*Written task*: Your answer should be every line with the word "prelado", copied from the data below.

[Dataset entries]
.....

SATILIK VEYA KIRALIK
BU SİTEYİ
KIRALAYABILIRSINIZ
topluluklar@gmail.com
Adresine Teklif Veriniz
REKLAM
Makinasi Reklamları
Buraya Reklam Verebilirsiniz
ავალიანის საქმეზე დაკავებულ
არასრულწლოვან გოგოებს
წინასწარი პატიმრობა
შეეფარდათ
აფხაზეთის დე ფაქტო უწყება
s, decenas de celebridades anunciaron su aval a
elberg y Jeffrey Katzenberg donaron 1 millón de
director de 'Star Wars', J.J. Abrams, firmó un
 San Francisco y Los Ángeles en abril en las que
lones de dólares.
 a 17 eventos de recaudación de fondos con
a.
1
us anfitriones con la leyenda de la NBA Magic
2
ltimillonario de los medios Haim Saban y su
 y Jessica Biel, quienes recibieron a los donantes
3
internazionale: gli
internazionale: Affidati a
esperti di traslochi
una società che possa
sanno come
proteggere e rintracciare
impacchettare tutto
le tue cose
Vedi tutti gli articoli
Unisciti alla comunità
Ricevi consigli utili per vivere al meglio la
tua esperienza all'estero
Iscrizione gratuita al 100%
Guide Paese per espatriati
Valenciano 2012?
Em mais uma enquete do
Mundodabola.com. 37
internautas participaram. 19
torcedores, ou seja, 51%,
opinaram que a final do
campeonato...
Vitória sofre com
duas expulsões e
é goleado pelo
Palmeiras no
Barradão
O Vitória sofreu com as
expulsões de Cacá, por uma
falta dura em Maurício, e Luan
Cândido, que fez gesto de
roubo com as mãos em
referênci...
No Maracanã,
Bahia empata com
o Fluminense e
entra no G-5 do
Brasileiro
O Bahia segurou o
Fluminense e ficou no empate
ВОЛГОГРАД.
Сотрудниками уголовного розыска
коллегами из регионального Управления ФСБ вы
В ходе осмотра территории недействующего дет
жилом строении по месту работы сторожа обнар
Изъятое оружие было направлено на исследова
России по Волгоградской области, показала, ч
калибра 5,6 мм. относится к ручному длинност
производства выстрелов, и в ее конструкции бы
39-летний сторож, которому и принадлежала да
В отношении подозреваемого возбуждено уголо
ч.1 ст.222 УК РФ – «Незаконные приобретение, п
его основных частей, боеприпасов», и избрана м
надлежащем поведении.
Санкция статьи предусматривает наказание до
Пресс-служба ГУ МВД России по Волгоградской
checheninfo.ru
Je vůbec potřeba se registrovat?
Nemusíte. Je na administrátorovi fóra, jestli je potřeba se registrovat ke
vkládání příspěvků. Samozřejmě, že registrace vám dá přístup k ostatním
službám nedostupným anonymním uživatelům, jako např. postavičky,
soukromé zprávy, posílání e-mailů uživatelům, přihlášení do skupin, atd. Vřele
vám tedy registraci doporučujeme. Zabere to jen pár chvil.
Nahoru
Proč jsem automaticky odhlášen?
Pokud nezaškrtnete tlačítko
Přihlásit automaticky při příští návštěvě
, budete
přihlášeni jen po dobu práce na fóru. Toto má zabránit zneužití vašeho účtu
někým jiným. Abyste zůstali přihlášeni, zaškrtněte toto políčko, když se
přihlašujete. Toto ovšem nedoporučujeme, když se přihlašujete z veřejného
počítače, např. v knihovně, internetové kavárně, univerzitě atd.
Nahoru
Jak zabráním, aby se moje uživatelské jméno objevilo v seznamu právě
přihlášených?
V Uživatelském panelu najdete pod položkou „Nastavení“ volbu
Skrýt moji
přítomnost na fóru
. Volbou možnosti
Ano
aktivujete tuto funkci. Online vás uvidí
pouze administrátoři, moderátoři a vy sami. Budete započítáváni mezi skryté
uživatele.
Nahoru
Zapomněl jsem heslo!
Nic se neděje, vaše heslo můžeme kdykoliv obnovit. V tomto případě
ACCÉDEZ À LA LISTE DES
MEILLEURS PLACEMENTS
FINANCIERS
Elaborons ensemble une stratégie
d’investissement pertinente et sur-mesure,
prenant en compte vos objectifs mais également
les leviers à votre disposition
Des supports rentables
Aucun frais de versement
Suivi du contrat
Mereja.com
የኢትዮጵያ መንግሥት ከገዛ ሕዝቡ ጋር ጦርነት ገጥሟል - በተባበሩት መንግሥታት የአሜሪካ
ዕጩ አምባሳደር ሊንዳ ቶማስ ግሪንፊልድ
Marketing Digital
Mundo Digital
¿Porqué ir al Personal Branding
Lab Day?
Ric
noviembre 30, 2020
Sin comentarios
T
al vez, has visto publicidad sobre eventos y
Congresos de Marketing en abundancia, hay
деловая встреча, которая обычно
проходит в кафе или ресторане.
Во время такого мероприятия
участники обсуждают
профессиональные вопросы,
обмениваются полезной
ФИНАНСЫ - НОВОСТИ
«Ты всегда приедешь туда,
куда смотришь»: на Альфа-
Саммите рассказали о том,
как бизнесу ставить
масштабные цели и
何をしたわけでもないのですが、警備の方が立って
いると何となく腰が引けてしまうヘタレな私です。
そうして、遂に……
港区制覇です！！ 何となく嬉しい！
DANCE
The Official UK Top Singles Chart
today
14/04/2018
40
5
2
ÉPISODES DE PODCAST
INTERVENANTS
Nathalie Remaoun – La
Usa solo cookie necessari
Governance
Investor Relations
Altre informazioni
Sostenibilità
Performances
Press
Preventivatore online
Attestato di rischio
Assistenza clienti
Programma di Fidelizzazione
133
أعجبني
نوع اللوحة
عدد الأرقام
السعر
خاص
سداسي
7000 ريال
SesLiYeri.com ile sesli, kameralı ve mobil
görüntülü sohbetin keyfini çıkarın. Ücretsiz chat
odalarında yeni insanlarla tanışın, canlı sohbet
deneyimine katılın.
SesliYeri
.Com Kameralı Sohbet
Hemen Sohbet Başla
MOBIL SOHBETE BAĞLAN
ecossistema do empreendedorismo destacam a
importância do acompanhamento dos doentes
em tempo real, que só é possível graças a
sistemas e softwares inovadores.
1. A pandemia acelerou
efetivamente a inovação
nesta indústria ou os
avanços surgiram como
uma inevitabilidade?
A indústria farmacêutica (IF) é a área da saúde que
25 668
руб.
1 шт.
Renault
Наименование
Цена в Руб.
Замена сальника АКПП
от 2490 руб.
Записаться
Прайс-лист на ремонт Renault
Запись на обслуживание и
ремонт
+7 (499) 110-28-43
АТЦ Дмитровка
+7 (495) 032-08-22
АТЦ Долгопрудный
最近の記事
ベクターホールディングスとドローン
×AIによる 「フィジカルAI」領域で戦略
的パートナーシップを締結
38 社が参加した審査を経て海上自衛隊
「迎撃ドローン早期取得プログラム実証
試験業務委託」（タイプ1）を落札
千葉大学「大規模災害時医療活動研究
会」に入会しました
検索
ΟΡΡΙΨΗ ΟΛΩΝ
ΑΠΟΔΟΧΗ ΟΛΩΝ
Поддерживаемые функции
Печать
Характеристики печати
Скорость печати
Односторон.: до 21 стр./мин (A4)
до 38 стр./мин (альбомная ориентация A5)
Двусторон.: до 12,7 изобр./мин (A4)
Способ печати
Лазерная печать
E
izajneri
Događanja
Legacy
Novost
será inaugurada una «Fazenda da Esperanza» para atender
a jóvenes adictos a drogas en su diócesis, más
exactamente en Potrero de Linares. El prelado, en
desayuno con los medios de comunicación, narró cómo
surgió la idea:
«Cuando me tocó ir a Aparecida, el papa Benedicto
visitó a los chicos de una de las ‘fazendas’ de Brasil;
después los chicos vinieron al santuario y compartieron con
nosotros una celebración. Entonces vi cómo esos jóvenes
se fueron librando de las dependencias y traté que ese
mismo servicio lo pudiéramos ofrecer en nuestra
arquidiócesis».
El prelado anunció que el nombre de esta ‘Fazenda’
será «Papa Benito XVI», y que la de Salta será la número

.....

*Response area*:
exactamente en Potrero de Linares. El prelado, en
El prelado anunció que el nombre de esta ‘Fazenda’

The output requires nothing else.